Request →
Output the data below without any changes, from the start of the data through the line containing "state / province: Cauca", inclusive.

[Records excerpted from a collection]
--- Begin ---

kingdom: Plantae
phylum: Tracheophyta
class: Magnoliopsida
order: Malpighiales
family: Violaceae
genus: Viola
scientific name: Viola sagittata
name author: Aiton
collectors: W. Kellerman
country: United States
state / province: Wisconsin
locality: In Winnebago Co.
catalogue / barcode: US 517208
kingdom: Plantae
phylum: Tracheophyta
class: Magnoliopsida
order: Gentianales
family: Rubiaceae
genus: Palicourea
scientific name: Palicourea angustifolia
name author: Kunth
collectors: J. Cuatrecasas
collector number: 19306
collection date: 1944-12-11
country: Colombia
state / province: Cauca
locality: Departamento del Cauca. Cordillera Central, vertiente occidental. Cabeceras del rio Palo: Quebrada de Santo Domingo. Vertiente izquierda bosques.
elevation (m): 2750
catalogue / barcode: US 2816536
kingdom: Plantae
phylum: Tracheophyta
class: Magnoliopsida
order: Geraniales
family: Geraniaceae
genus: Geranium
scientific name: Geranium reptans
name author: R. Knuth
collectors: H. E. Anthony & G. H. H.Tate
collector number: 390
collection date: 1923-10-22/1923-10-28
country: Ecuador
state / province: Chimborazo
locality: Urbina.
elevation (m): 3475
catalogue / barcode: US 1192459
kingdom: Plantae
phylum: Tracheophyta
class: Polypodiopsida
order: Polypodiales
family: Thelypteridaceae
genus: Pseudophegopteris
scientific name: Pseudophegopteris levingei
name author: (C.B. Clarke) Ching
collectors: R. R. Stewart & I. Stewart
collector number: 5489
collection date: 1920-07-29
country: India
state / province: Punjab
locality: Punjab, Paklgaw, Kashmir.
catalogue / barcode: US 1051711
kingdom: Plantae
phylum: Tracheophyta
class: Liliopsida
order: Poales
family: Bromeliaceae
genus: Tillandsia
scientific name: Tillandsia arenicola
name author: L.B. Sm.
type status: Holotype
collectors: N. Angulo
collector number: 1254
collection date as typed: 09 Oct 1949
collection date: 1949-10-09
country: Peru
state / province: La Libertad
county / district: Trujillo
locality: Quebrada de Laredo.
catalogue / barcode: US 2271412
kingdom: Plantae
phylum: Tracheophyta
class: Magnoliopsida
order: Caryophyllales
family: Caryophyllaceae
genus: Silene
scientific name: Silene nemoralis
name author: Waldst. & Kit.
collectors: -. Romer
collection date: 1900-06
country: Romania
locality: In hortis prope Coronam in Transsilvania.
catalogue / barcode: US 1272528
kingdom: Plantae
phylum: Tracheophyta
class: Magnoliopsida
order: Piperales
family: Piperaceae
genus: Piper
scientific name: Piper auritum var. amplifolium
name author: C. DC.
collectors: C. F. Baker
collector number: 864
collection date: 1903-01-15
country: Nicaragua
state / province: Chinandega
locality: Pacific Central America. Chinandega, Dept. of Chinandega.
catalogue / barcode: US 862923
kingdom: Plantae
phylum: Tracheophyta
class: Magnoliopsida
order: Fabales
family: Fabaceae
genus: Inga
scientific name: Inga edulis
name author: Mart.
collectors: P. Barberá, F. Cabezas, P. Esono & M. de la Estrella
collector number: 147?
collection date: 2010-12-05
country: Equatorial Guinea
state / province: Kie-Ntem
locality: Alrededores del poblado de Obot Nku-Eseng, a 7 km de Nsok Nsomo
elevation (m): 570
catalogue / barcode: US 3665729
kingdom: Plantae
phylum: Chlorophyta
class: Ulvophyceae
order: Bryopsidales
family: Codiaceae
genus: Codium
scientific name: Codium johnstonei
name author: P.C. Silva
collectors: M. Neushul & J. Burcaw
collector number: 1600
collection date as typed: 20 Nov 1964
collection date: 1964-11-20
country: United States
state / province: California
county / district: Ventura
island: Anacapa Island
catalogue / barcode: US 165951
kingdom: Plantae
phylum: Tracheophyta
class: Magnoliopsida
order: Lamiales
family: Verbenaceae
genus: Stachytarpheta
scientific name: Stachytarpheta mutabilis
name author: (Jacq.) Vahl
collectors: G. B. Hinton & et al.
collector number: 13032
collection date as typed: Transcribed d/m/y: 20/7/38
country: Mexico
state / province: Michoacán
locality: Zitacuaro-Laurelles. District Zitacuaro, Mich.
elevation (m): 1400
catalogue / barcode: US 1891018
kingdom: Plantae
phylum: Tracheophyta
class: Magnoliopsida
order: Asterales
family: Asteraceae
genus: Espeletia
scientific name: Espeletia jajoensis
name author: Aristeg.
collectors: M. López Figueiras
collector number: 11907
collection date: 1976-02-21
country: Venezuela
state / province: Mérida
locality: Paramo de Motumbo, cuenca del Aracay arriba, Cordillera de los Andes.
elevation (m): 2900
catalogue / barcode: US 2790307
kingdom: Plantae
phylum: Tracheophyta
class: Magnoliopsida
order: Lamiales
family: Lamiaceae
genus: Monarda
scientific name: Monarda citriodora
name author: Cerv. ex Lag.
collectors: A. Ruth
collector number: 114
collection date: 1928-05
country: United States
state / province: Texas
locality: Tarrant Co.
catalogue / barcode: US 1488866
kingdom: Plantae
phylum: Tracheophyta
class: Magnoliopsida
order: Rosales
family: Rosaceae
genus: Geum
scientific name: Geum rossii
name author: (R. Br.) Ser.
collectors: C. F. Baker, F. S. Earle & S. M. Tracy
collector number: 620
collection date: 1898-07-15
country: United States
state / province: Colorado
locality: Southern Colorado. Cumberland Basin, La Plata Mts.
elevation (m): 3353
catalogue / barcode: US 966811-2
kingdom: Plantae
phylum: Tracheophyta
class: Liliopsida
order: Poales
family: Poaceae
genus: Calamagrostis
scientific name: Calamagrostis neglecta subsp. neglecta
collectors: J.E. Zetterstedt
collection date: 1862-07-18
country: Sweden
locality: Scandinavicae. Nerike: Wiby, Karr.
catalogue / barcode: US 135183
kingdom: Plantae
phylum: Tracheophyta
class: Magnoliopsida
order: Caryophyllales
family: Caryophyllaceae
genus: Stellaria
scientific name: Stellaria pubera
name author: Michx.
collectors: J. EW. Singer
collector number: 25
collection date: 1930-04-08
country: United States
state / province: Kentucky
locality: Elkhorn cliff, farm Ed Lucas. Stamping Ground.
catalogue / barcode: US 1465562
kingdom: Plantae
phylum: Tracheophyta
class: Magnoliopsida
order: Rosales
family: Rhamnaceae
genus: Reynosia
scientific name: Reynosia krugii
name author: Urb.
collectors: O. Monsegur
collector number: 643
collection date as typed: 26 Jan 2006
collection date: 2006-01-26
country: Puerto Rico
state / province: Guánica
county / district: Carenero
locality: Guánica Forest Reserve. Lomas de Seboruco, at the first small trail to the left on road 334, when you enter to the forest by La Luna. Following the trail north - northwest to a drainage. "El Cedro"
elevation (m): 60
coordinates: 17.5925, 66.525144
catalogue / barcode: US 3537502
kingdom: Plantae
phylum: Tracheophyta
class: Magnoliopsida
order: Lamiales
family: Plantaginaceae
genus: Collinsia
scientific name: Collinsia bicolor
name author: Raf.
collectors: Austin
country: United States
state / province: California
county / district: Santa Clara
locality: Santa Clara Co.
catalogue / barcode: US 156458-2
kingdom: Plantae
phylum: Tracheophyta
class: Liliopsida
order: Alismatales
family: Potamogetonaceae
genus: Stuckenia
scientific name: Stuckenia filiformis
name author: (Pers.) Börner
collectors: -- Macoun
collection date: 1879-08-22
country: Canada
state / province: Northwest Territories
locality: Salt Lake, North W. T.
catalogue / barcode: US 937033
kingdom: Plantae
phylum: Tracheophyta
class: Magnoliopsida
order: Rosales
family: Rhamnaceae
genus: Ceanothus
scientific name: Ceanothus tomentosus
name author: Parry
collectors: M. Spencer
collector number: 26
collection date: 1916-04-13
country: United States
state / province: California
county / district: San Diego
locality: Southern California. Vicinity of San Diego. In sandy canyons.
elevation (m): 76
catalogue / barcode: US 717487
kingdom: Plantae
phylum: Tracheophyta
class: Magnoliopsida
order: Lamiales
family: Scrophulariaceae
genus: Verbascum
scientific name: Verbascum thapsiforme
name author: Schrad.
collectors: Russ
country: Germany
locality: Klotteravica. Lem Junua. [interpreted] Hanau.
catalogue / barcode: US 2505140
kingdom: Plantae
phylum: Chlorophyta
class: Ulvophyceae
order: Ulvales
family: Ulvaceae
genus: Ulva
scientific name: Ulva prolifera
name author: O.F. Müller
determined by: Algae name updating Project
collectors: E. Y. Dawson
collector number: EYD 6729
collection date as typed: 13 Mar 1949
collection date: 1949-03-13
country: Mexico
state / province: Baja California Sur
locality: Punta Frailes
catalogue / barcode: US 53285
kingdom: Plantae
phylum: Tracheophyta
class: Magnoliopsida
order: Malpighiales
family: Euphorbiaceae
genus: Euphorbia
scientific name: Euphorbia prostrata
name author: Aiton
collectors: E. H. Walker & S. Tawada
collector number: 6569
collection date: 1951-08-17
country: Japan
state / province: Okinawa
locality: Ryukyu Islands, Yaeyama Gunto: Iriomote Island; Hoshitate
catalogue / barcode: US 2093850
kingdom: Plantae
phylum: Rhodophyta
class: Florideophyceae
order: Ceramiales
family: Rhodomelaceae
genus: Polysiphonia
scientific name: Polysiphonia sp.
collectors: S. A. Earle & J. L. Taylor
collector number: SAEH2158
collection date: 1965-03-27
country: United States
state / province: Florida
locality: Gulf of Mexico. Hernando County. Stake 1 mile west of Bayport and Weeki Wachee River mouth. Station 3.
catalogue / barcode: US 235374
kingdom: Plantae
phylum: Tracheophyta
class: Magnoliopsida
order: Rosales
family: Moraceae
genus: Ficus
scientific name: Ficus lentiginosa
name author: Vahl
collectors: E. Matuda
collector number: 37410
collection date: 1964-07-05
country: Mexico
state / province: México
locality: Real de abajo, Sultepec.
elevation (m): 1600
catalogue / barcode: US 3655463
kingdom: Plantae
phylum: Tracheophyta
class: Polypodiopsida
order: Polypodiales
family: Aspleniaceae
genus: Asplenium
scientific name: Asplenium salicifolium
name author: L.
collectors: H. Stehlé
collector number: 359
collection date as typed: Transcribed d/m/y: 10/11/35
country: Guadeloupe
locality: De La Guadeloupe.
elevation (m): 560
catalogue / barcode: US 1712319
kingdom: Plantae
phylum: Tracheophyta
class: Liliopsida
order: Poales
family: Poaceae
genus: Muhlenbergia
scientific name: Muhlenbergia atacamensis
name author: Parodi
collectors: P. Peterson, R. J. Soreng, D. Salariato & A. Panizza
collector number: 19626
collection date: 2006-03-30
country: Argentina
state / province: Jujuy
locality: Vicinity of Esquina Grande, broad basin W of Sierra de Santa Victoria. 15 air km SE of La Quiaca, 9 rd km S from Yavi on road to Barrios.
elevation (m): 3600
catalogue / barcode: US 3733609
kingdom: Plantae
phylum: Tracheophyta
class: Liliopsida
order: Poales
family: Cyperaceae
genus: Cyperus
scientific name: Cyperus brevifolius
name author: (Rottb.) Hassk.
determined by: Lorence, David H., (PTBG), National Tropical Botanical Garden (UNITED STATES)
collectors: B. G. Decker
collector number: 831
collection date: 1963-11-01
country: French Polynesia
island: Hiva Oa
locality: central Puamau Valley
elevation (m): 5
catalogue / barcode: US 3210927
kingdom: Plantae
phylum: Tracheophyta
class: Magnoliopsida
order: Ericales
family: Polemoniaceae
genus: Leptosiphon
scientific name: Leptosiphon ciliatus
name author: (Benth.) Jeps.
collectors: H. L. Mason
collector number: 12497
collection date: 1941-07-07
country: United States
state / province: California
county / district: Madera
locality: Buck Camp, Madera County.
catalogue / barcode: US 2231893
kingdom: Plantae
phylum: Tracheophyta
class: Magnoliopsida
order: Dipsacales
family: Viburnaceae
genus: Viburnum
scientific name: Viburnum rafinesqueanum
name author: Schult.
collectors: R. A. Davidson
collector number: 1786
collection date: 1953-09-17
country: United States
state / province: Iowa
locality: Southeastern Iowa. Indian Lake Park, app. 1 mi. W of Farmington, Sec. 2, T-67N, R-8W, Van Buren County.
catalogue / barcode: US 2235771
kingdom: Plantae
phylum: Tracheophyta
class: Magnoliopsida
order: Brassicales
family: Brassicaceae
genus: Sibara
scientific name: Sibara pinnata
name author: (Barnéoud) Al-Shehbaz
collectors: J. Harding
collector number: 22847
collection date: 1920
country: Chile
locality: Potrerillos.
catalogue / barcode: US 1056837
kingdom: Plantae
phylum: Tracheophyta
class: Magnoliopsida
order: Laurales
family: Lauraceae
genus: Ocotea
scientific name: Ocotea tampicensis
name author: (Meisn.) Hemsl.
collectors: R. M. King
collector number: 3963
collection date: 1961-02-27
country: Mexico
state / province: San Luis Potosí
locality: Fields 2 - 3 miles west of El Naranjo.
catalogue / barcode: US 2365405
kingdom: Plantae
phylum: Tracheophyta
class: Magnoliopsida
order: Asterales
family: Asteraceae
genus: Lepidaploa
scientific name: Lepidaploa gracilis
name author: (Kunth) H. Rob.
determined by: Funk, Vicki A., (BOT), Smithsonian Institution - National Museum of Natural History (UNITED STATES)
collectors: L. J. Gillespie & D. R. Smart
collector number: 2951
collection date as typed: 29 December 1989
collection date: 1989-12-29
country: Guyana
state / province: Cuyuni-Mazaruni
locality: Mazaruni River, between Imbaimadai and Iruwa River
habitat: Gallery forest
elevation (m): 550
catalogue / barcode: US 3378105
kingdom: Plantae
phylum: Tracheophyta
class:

--- End ---

Written solution →
kingdom: Plantae
phylum: Tracheophyta
class: Magnoliopsida
order: Malpighiales
family: Violaceae
genus: Viola
scientific name: Viola sagittata
name author: Aiton
collectors: W. Kellerman
country: United States
state / province: Wisconsin
locality: In Winnebago Co.
catalogue / barcode: US 517208
kingdom: Plantae
phylum: Tracheophyta
class: Magnoliopsida
order: Gentianales
family: Rubiaceae
genus: Palicourea
scientific name: Palicourea angustifolia
name author: Kunth
collectors: J. Cuatrecasas
collector number: 19306
collection date: 1944-12-11
country: Colombia
state / province: Cauca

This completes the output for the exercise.